Activity: Rewrite the text read from every one of the records below as a JSON list of strings, one string per line, with blank lines omitted. Leave the pictures out of your answer.
-- Data for review follows --
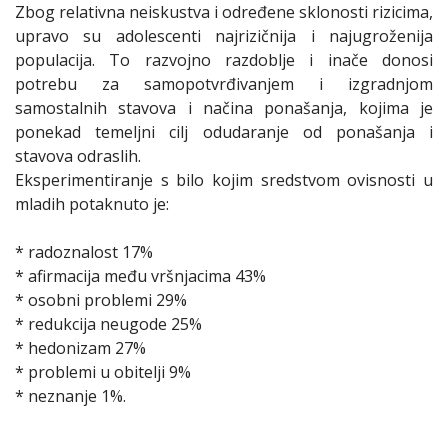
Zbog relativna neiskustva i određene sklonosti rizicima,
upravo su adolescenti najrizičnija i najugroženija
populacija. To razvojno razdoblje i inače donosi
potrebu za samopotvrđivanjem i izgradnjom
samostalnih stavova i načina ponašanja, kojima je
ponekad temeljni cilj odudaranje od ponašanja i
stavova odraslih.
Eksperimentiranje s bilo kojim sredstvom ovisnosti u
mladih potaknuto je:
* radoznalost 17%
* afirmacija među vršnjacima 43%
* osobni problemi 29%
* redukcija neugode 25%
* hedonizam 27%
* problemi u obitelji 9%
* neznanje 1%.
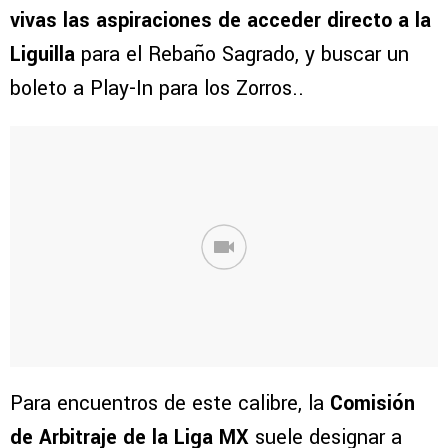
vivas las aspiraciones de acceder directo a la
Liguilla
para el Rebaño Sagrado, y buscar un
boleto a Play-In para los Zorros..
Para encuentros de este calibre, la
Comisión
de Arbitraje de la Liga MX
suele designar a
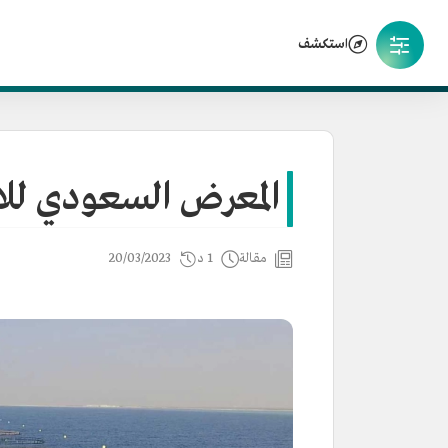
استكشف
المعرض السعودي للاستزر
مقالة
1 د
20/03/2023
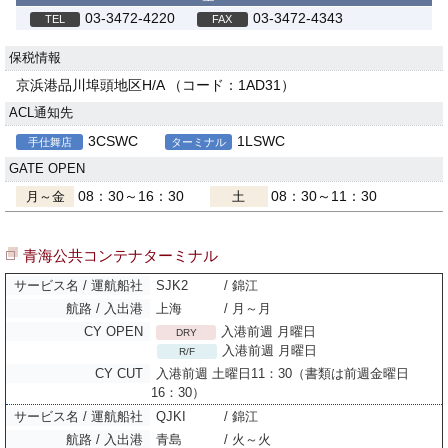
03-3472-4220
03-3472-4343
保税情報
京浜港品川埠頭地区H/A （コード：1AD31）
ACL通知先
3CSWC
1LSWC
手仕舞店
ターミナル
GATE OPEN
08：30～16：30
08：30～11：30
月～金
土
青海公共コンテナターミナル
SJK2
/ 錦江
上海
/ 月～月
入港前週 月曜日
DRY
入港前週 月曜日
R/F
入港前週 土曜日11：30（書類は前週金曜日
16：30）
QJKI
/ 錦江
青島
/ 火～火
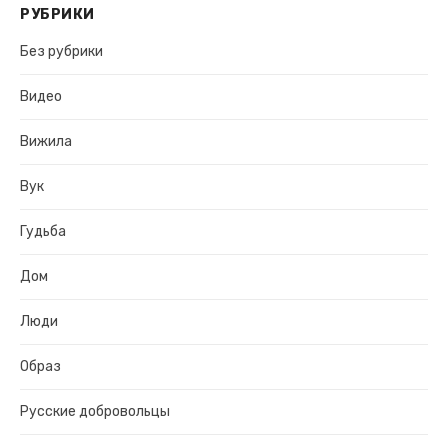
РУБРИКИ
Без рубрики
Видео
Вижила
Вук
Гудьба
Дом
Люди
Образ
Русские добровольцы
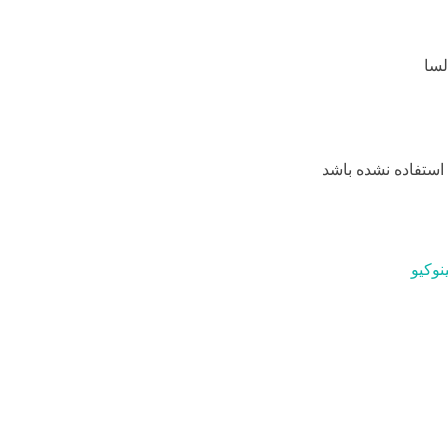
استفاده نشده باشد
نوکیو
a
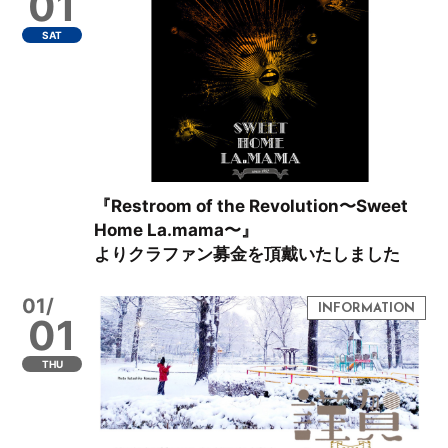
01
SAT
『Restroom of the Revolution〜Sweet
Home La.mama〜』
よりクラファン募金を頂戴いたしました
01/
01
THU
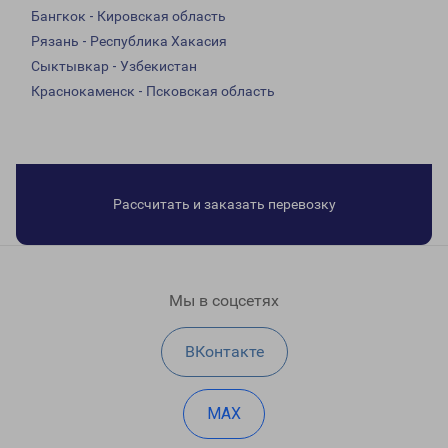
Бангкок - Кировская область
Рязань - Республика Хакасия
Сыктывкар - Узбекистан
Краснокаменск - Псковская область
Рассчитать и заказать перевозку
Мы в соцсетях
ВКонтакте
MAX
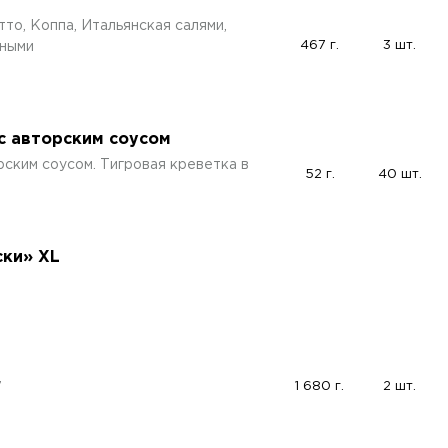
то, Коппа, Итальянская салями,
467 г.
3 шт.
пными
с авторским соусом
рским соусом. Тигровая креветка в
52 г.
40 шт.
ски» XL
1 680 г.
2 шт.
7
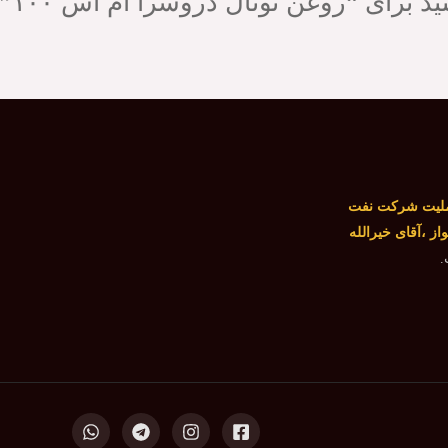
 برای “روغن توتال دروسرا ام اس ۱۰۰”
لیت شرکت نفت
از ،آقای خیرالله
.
-- Data for review concluded --
Response:
[
  "Zbog relativna neiskustva i određene sklonosti rizicima,",
  "upravo su adolescenti najrizičnija i najugroženija",
  "populacija. To razvojno razdoblje i inače donosi",
  "potrebu za samopotvrđivanjem i izgradnjom",
  "samostalnih stavova i načina ponašanja, kojima je",
  "ponekad temeljni cilj odudaranje od ponašanja i",
  "stavova odraslih.",
  "Eksperimentiranje s bilo kojim sredstvom ovisnosti u",
  "mladih potaknuto je:",
  "* radoznalost 17%",
  "* afirmacija među vršnjacima 43%",
  "* osobni problemi 29%",
  "* redukcija neugode 25%",
  "* hedonizam 27%",
  "* problemi u obitelji 9%",
  "* neznanje 1%.",
  "vivas las aspiraciones de acceder directo a la",
  "Liguilla",
  "para el Rebaño Sagrado, y buscar un",
  "boleto a Play-In para los Zorros..",
  "Para encuentros de este calibre, la",
  "Comisión",
  "de Arbitraje de la Liga MX",
  "suele designar a",
  "استكشف",
  "المعرض السعودي للاستزر",
  "مقالة",
  "1 د",
  "20/03/2023",
  "03-3472-4220",
  "03-3472-4343",
  "保税情報",
  "京浜港品川埠頭地区H/A （コード：1AD31）",
  "ACL通知先",
  "3CSWC",
  "1LSWC",
  "手仕舞店",
  "ターミナル",
  "GATE OPEN",
  "08：30～16：30",
  "08：30～11：30",
  "月～金",
  "土",
  "青海公共コンテナターミナル",
  "SJK2",
  "/ 錦江",
  "上海",
  "/ 月～月",
  "入港前週 月曜日",
  "DRY",
  "入港前週 月曜日",
  "R/F",
  "入港前週 土曜日11：30（書類は前週金曜日",
  "16：30）",
  "QJKI",
  "/ 錦江",
  "青島",
  "/ 火～火",
  "РУБРИКИ",
  "Без рубрики",
  "Видео",
  "Вижила",
  "Вук",
  "Гудьба",
  "Дом",
  "Люди",
  "Образ",
  "Русские добровольцы",
  "استفاده نشده باشد",
  "نوکیو",
  "a",
  "01",
  "SAT",
  "『Restroom of the Revolution〜Sweet",
  "Home La.mama〜』",
  "よりクラファン募金を頂戴いたしました",
  "01/",
  "01",
  "THU",
  "Бангкок - Кировская область",
  "Рязань - Республика Хакасия",
  "Сыктывкар - Узбекистан",
  "Краснокаменск - Псковская область",
  "Рассчитать и заказать перевозку",
  "Мы в соцсетях",
  "ВКонтакте",
  "MAX",
  "то, Коппа, Итальянская салями,",
  "467 г.",
  "3 шт.",
  "пными",
  "с авторским соусом",
  "рским соусом. Тигровая креветка в",
  "52 г.",
  "40 шт.",
  "ски» XL",
  "1 680 г.",
  "2 шт.",
  "7",
  " برای “روغن توتال دروسرا ام اس ۱۰۰”",
  "لیت شرکت نفت",
  "از ،آقای خیرالله",
  "."
]